**WORK INSTRUCTION:** From the line that contains "passagem pela Sesp-MT" to the last line of the data below, transcribe every line exactly. Do not include the pictures.

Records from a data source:
>>
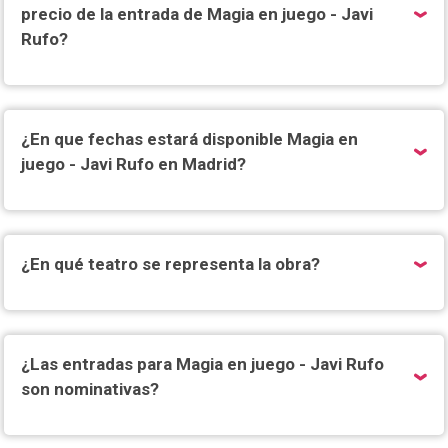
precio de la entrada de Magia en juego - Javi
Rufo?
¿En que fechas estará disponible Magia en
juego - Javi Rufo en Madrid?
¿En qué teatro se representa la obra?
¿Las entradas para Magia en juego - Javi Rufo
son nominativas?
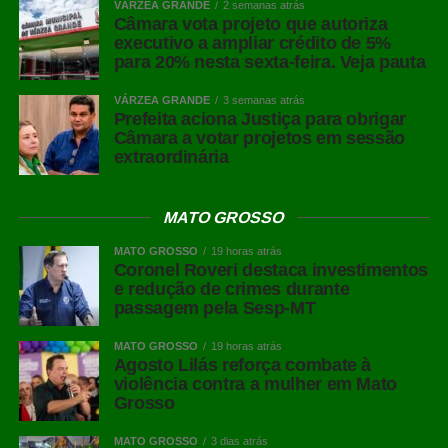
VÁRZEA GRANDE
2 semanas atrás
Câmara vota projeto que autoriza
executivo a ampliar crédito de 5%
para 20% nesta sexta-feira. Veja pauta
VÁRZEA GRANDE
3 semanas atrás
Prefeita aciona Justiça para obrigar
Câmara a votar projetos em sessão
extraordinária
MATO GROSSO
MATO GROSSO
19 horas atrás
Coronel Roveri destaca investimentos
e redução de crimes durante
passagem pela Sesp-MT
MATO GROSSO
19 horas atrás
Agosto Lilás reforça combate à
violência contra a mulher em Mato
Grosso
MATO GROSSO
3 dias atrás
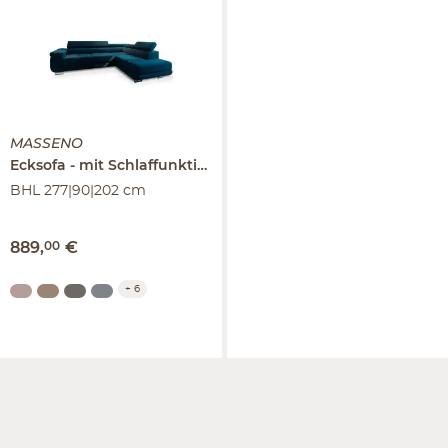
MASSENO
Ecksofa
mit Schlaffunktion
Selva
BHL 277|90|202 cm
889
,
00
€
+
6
<<
**WRITTEN ANSWER:**
passagem pela Sesp-MT
MATO GROSSO
19 horas atrás
Agosto Lilás reforça combate à
violência contra a mulher em Mato
Grosso
MATO GROSSO
3 dias atrás
MASSENO
Ecksofa
mit Schlaffunktion
Selva
BHL 277|90|202 cm
889
,
00
€
+
6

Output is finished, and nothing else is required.